A high-profile ministerial meeting of 68 US-led coalition nations fighting against ISIS will be hosted by Washington in two weeks. It will not include two prominent players in the region actively fighting ISIS – Russia and Iran.
US Secretary of State Rex Tillerson will meet delegates from other members of the 68-strong coalition fighting against Islamic State (IS, formerly ISIS/ISIL) on March 22-23.
The summit is meant to “accelerate international efforts to defeat ISIS in the remaining areas it holds in Iraq and Syria and maximize pressure on its branches, affiliates, and networks,” according to a State Department statement.
The meeting in Washington will be the first of its scale since December 2014, shortly after the US-led coalition was formed.

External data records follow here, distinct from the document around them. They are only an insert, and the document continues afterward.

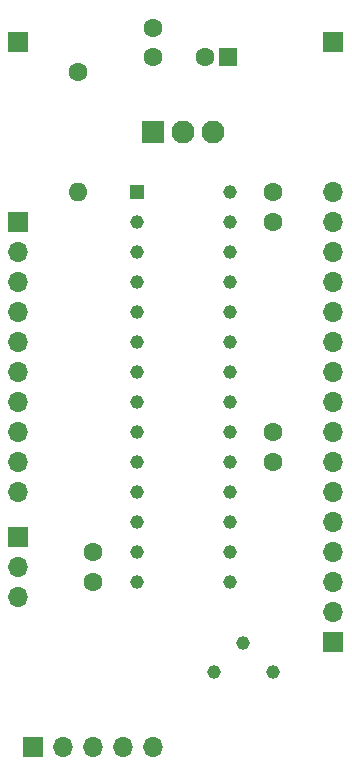
<source format=gbr>
%TF.GenerationSoftware,KiCad,Pcbnew,(5.1.9)-1*%
%TF.CreationDate,2021-01-02T17:40:18-05:00*%
%TF.ProjectId,dsPIC33-schematic,64735049-4333-4332-9d73-6368656d6174,rev?*%
%TF.SameCoordinates,Original*%
%TF.FileFunction,Soldermask,Top*%
%TF.FilePolarity,Negative*%
%FSLAX46Y46*%
G04 Gerber Fmt 4.6, Leading zero omitted, Abs format (unit mm)*
G04 Created by KiCad (PCBNEW (5.1.9)-1) date 2021-01-02 17:40:18*
%MOMM*%
%LPD*%
G01*
G04 APERTURE LIST*
%ADD10R,1.159000X1.159000*%
%ADD11C,1.159000*%
%ADD12R,1.700000X1.700000*%
%ADD13C,1.600000*%
%ADD14R,1.600000X1.600000*%
%ADD15R,1.935000X1.935000*%
%ADD16C,1.935000*%
%ADD17O,1.700000X1.700000*%
%ADD18O,1.600000X1.600000*%
%ADD19C,1.150000*%
G04 APERTURE END LIST*
D10*
%TO.C,IC1*%
X139541000Y-82550000D03*
D11*
X139541000Y-85090000D03*
X139541000Y-87630000D03*
X139541000Y-90170000D03*
X139541000Y-92710000D03*
X139541000Y-95250000D03*
X139541000Y-97790000D03*
X139541000Y-100330000D03*
X139541000Y-102870000D03*
X139541000Y-105410000D03*
X139541000Y-107950000D03*
X139541000Y-110490000D03*
X139541000Y-113030000D03*
X139541000Y-115570000D03*
X147479000Y-115570000D03*
X147479000Y-113030000D03*
X147479000Y-110490000D03*
X147479000Y-107950000D03*
X147479000Y-105410000D03*
X147479000Y-102870000D03*
X147479000Y-100330000D03*
X147479000Y-97790000D03*
X147479000Y-95250000D03*
X147479000Y-92710000D03*
X147479000Y-90170000D03*
X147479000Y-87630000D03*
X147479000Y-85090000D03*
X147479000Y-82550000D03*
%TD*%
D12*
%TO.C,J6*%
X156210000Y-69850000D03*
%TD*%
%TO.C,J5*%
X129540000Y-69850000D03*
%TD*%
D13*
%TO.C,C1*%
X140970000Y-71120000D03*
X140970000Y-68620000D03*
%TD*%
D14*
%TO.C,C2*%
X147320000Y-71120000D03*
D13*
X145320000Y-71120000D03*
%TD*%
%TO.C,C3*%
X151130000Y-85050000D03*
X151130000Y-82550000D03*
%TD*%
%TO.C,C4*%
X135890000Y-115530000D03*
X135890000Y-113030000D03*
%TD*%
%TO.C,C5*%
X151130000Y-102870000D03*
X151130000Y-105370000D03*
%TD*%
D15*
%TO.C,IC2*%
X140970000Y-77470000D03*
D16*
X143510000Y-77470000D03*
X146050000Y-77470000D03*
%TD*%
D12*
%TO.C,J1*%
X130810000Y-129540000D03*
D17*
X133350000Y-129540000D03*
X135890000Y-129540000D03*
X138430000Y-129540000D03*
X140970000Y-129540000D03*
%TD*%
D12*
%TO.C,J2*%
X156210000Y-120650000D03*
D17*
X156210000Y-118110000D03*
X156210000Y-115570000D03*
X156210000Y-113030000D03*
X156210000Y-110490000D03*
X156210000Y-107950000D03*
X156210000Y-105410000D03*
X156210000Y-102870000D03*
X156210000Y-100330000D03*
X156210000Y-97790000D03*
X156210000Y-95250000D03*
X156210000Y-92710000D03*
X156210000Y-90170000D03*
X156210000Y-87630000D03*
X156210000Y-85090000D03*
X156210000Y-82550000D03*
%TD*%
D12*
%TO.C,J3*%
X129540000Y-85090000D03*
D17*
X129540000Y-87630000D03*
X129540000Y-90170000D03*
X129540000Y-92710000D03*
X129540000Y-95250000D03*
X129540000Y-97790000D03*
X129540000Y-100330000D03*
X129540000Y-102870000D03*
X129540000Y-105410000D03*
X129540000Y-107950000D03*
%TD*%
D12*
%TO.C,J4*%
X129540000Y-111760000D03*
D17*
X129540000Y-114300000D03*
X129540000Y-116840000D03*
%TD*%
D13*
%TO.C,R1*%
X134620000Y-72390000D03*
D18*
X134620000Y-82550000D03*
%TD*%
D19*
%TO.C,R2*%
X146090000Y-123190000D03*
X148590000Y-120690000D03*
X151090000Y-123190000D03*
%TD*%
M02*

</source>
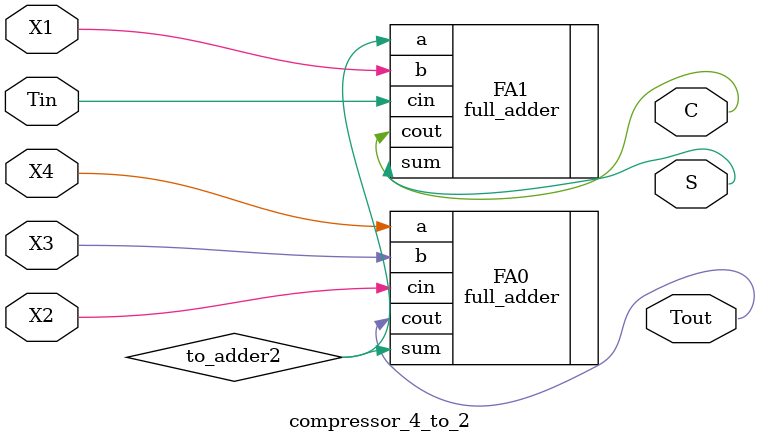
<source format=sv>

module compressor_4_to_2(
	input logic X1,
	input logic X2,
	input logic X3,
	input logic X4,
	input logic Tin,
	output logic S,
	output logic C,
	output logic Tout
);
	
	logic to_adder2;
	
	full_adder FA0 (
					.a(X4),
					.b(X3),
					.cin(X2),
					.sum(to_adder2),
					.cout(Tout)
				);
	full_adder FA1 (
					.a(to_adder2),
					.b(X1),
					.cin(Tin),
					.sum(S),
					.cout(C)
				);
endmodule
</source>
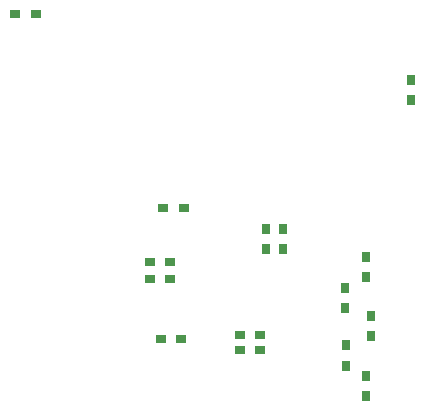
<source format=gbr>
G04 DipTrace 3.2.0.1*
G04 BottomPaste.gbr*
%MOIN*%
G04 #@! TF.FileFunction,Paste,Bot*
G04 #@! TF.Part,Single*
%ADD93R,0.031496X0.035433*%
%ADD95R,0.035433X0.031496*%
%FSLAX26Y26*%
G04*
G70*
G90*
G75*
G01*
G04 BotPaste*
%LPD*%
D95*
X1609513Y1539521D3*
X1676442D3*
X1609513Y1483272D3*
X1676442D3*
X1722718Y1719096D3*
X1655789D3*
X1910198Y1294140D3*
X1977127D3*
X1647726Y1281642D3*
X1714655D3*
D93*
X2053555Y1580915D3*
Y1647844D3*
X1997301Y1580871D3*
Y1647801D3*
D95*
X1910512Y1243780D3*
X1977441D3*
D93*
X2330353Y1092012D3*
Y1158941D3*
X2265377Y1193068D3*
Y1259997D3*
X2346031Y1291118D3*
Y1358047D3*
X2259551Y1384480D3*
Y1451409D3*
X2331281Y1489423D3*
Y1556352D3*
D95*
X1229458Y2365123D3*
X1162529D3*
D93*
X2481378Y2143853D3*
Y2076924D3*
M02*

</source>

“The coalition’s working group co-leads will meet as well to coordinate across all lines of effort. That includes military, counter-finance, counter-messaging, counter-foreign-fighters, as well as stabilization – all aspects of the campaign. I can imagine that will involve all aspects – certainly both military and government as well,” State Department spokesman Mark Turner said.
He added that Russia will not be part of the summit because “they’re not part of the global coalition.”
The expected snub did not go unnoticed in Moscow.
Russian Foreign Ministry spokeswoman Maria Zakharova said the coalition summit was “a format that we traditionally do not participate in.”
Senator Aleksey Pushkov, member of the Defense and Security Committee, spoke in stronger terms.
“The 68 members of the Western coalition will be discussing the fight against IS without Russia. They can meet and talk without Russia, but they cannot win without her,” he tweeted.
“Russia invited other nations to join its effort in demining Palmyra’s historic [sites]. But gathering and talking in the US is much safer,” he added.
The meeting in Washington comes after US President Donald Trump ordered in late January the Pentagon, Joint Chiefs of Staff, and other agencies to draft a plan for defeating IS. The US has since deployed additional ground troops in Iraq and Syria, indicating that a long-promised siege of IS’ Syrian capital, Raqqa may soon commence.
The Obama administration had promised that a Mosul-style operation in Raqqa was in the pipeline for months, but failed to deliver. The delays were reportedly caused by tensions within the US-led coalition which prevented Washington to convince its Kurdish, Arab, and Turkish allies to work together.
Ankara, which is part of the coalition, sees Kurdish militias in Iraq and Syria that receive aid from the Pentagon as potential enemies, citing their links with the Turkey-based insurgency. The Turkish incursion into northern Syria was aimed at both IS fighters and Kurds, which were stopped from seizing territory along the border by Turkey-allied FSA militants.
Turkish defiance of US leadership has also manifested in cooperation with Russia and Iran, both of which support the Syrian government’s fight against IS and other jihadist groups, to negotiate a rebel pullout from Aleppo, Syria’s second-largest city. Aleppo was captured by the Syrian Army after years of being divided between government-held and militant-held areas amid Washington’s diplomatic effort to prevent this outcome, citing humanitarian concerns.
Despite some observers expecting the Trump administration to join forces with Russia against ISIS, US Secretary of Defense James Mattis said last month the Pentagon was “not in a position right now to collaborate on a military level” with Moscow.
The Trump administration is under pressure at home, as critics accuse him and his staff of secretly colluding with Russia during the presidential election to secure victory. The president has repeatedly denied the accusations, and any concrete proof of foul play on his part is yet to emerge.